電話の向こうから聞こえた声に、周囲の雑音が一瞬でかき消された。


「…………」


口を開いたものの、声がでない。


『いま、どこにいるの?』


大きなスクリーンに映し出されたサッカーの試合で、オウンゴールが決まる瞬間を見ながら、「皮肉だな」と思った。


電話も、メールも、SNSも。
今日が終われば、彼と繋がる手段を全て断ち切るつもりだった。


蒼との繋がりは、今日を最後に消えるはずだった。


(このタイミングで架けてくるなんて……)


思えば、蒼はいつも絶妙なタイミングでわたしの心を揺さぶってきた。

出会いの時も。
別れの時も。

そして、いまこの時も。

しかし……いくら揺さぶられたとしても、彼とわたしとの間には、千キロ弱の物理的な距離がある。いまさら、顔を合わせるようなことにはならない。

気を取り直し、逆に問い返した。


「どこにいると思う?」

『いまは、ふざけたい気分じゃないっ!』


滅多に声を荒らげたことのない蒼が、電話口で叫んだ。


「蒼こそ、どこにいるの?」

『紅が住んでたマンションだよ。それで、どこにいるの? 会社?』

「本社にはいない。
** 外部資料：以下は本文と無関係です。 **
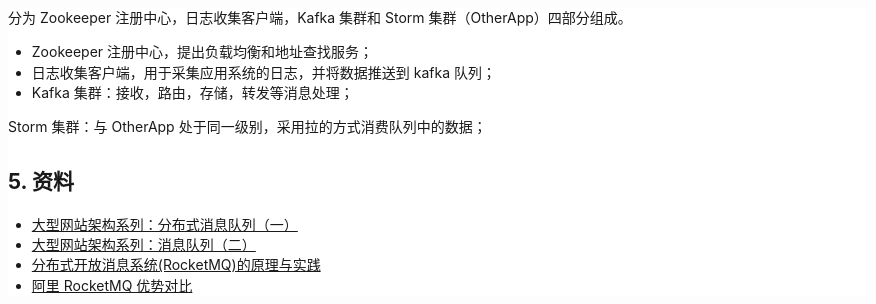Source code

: 分为 Zookeeper 注册中心，日志收集客户端，Kafka 集群和 Storm 集群（OtherApp）四部分组成。

- Zookeeper 注册中心，提出负载均衡和地址查找服务；
- 日志收集客户端，用于采集应用系统的日志，并将数据推送到 kafka 队列；
- Kafka 集群：接收，路由，存储，转发等消息处理；

Storm 集群：与 OtherApp 处于同一级别，采用拉的方式消费队列中的数据；

## 5. 资料

- [大型网站架构系列：分布式消息队列（一）](https://www.cnblogs.com/itfly8/p/5155983.html)
- [大型网站架构系列：消息队列（二）](https://www.cnblogs.com/itfly8/p/5156155.html)
- [分布式开放消息系统(RocketMQ)的原理与实践](https://www.jianshu.com/p/453c6e7ff81c)
- [阿里 RocketMQ 优势对比](https://juejin.im/entry/5a0abfb5f265da43062a4a91)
異動になったの」


はっと息を呑む音が聞こえた。


『……いつ?』

「二月」

『二月っ!? なんで黙ってっ……どうしてっ』

「わたしは蒼にとって、なくなっても二か月以上気づかない存在だからよ」

『…………』


緑川くんから送られてくる写真で見る蒼は、わたしが見たいと思っていた蒼だった。

いつも生き生きとしていて、魅力的な笑顔を振りまいていて、優しくて柔らかいチョコレート色の瞳を輝かせている――出会った頃のような、蒼だった。

わたしがいなくても、蒼は前を向いて進んでいる。


「本当は、二月のあの夜に、ちゃんと終わりにすべきだった。先延ばしにして……ごめんね」

『俺は……別れたいなんて言ってない』

「いまの蒼に、わたしは必要ないでしょう? 付き合い続ける意味はない」

『……紅は、どうなの? 紅は、俺のこと必要じゃないの? 俺のこと、好きじゃないの?』

「…………」


わからなかった。

蒼のことを忘れられてはいないけれど、いまの気持ちを「好き」と言えるのかわからない。

未練や執着ではないとは、言いきれない。

スクリーン上に示されたロスタイムは、残り三十秒。